Der entscheidende Satz steht unter Punkt 10. "Die Bundesregierung erkennt an, dass die in Phasen des Kolonialkrieges verübten abscheulichen Gräueltaten in Ereignissen gipfelten, die aus heutiger Perspektive als Völkermord bezeichnet würden", heißt es da. Fast sechs Jahre haben Delegationen der Bundesregierung und der namibischen Regierung verhandelt, um diesen Satz möglich zu machen in einer "Gemeinsamen Erklärung".
Vergangene Woche hatte Bundesaußenminister Heiko Maas (SPD) die Einigung verkündet. Die Erklärung aber wurde zunächst nicht veröffentlicht, wohl auch wegen teils massiver Unzufriedenheit der Nachkommen der Opfer. Auch eine Reise von Maas nach Windhuk zur Unterzeichnung der Erklärung kam bislang nicht zustande.
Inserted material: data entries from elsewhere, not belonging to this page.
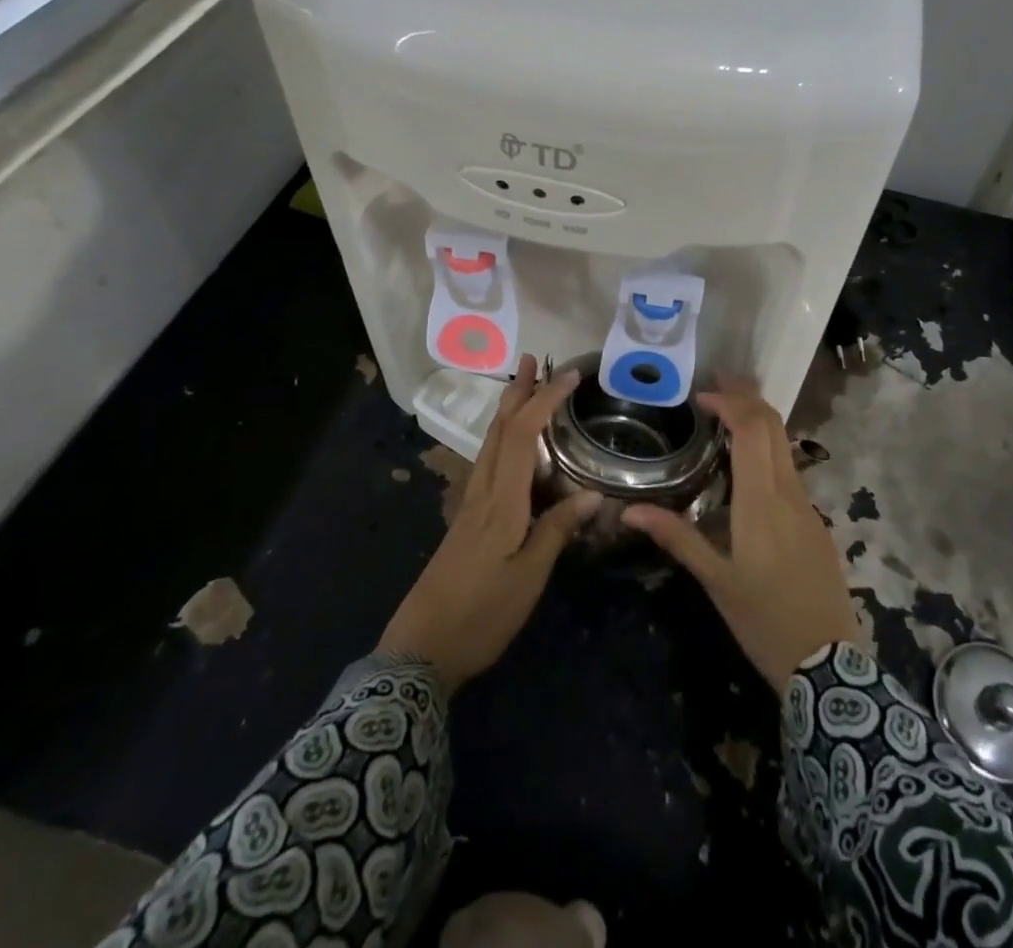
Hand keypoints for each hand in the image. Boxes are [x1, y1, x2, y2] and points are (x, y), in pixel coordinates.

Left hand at [380, 356, 596, 690]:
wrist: (419, 652)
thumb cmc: (480, 615)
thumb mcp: (528, 578)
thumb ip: (557, 531)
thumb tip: (593, 494)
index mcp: (500, 502)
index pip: (523, 435)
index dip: (545, 400)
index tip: (570, 376)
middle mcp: (481, 492)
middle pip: (498, 429)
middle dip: (517, 390)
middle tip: (534, 360)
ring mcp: (469, 505)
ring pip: (489, 443)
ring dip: (508, 410)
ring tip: (525, 388)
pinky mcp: (465, 520)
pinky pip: (488, 463)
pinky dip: (504, 438)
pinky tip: (513, 447)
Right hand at [623, 378, 864, 692]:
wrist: (829, 664)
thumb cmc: (763, 619)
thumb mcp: (715, 581)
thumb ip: (676, 537)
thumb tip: (629, 511)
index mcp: (761, 501)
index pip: (752, 429)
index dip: (730, 403)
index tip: (702, 395)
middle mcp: (789, 492)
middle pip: (774, 426)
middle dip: (747, 397)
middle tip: (715, 386)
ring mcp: (808, 505)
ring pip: (785, 445)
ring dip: (759, 421)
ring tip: (726, 416)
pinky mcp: (815, 520)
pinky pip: (790, 469)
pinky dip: (768, 449)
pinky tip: (747, 464)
Namibia:"Eine schockierende Offenbarung"
Ein Verband von Häuptlingen der Volksgruppen der Herero und Nama lehnt die geplanten Unterstützungszahlungen aus Deutschland nach der Völkermord-Anerkenntnis strikt ab.
Deutschland "akzeptiert" in der Erklärung, die der Süddeutschen Zeitung vorliegt, "eine moralische, historische und politische Verpflichtung, sich für diesen Völkermord zu entschuldigen und in der Folge die für eine Versöhnung und für den Wiederaufbau erforderlichen Mittel bereitzustellen". Auch die von deutschen Kolonialtruppen zwischen 1904 und 1908 an den Herero und Nama begangenen Verbrechen werden in der Erklärung ausführlich benannt.
Deutschland hat im Jahr 1904 einen Krieg geführt, der zur Auslöschung großer Teile indigener Bevölkerungsgruppen im Gebiet des heutigen Namibia geführt hat. Die deutschen Streitkräfte beschlossen und verfolgten Strategien zur Ausrottung klar definierter Bevölkerungsgruppen, heißt es etwa.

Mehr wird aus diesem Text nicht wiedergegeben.